Latterly, I have been diagnosed with fibromyalgia, about two years ago. I couldn’t have been more surprised – I assumed everyone had the twinges and aches I had most of the time! It turns out they don’t…..what I think of as twinges and aches are actually incredibly painful to many sufferers, it seems.
Fibromyalgia is thought to be caused by the brain’s inability to correctly interpret pain. Sufferers may feel pain for no reason or they may experience pain that is worse than a non-sufferer would experience in the same situation. There are other symptoms, including fatigue and IBS but the pain seems to be the main feature of this condition.

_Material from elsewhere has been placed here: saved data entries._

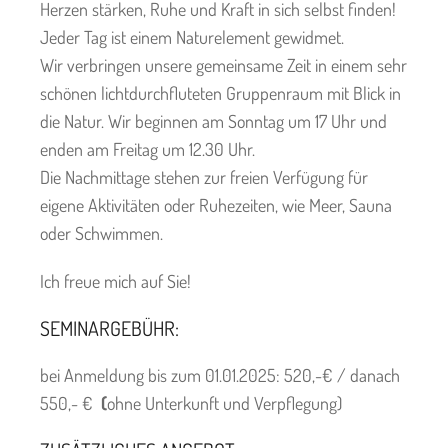
Herzen stärken, Ruhe und Kraft in sich selbst finden!
Jeder Tag ist einem Naturelement gewidmet.
Wir verbringen unsere gemeinsame Zeit in einem sehr
schönen lichtdurchfluteten Gruppenraum mit Blick in
die Natur. Wir beginnen am Sonntag um 17 Uhr und
enden am Freitag um 12.30 Uhr.
Die Nachmittage stehen zur freien Verfügung für
eigene Aktivitäten oder Ruhezeiten, wie Meer, Sauna
oder Schwimmen.
Ich freue mich auf Sie!
SEMINARGEBÜHR:
bei Anmeldung bis zum 01.01.2025: 520,-€ / danach
550,- €
(
ohne Unterkunft und Verpflegung)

I use my attitude towards pain, gained in my youth, to overcome the symptoms I experience. Exercise can be hard when the joints are screaming or the back of my head feels like someone is pressing a hot iron on it, but I know that once I have done it, I will not feel any worse – I will feel better, more mobile, less pain, more energy.
For this reason I am exercising daily, pushing myself as hard as I can and then some, to keep control of my body, of my mind.
Anyone can do this. I do not accept that fibro is debilitating. I know it isn’t. My mind is strong enough to overcome this physical nonsense. My mind IS overcoming it on a daily basis. I take no medication for my fibromyalgia – I don’t believe I need it.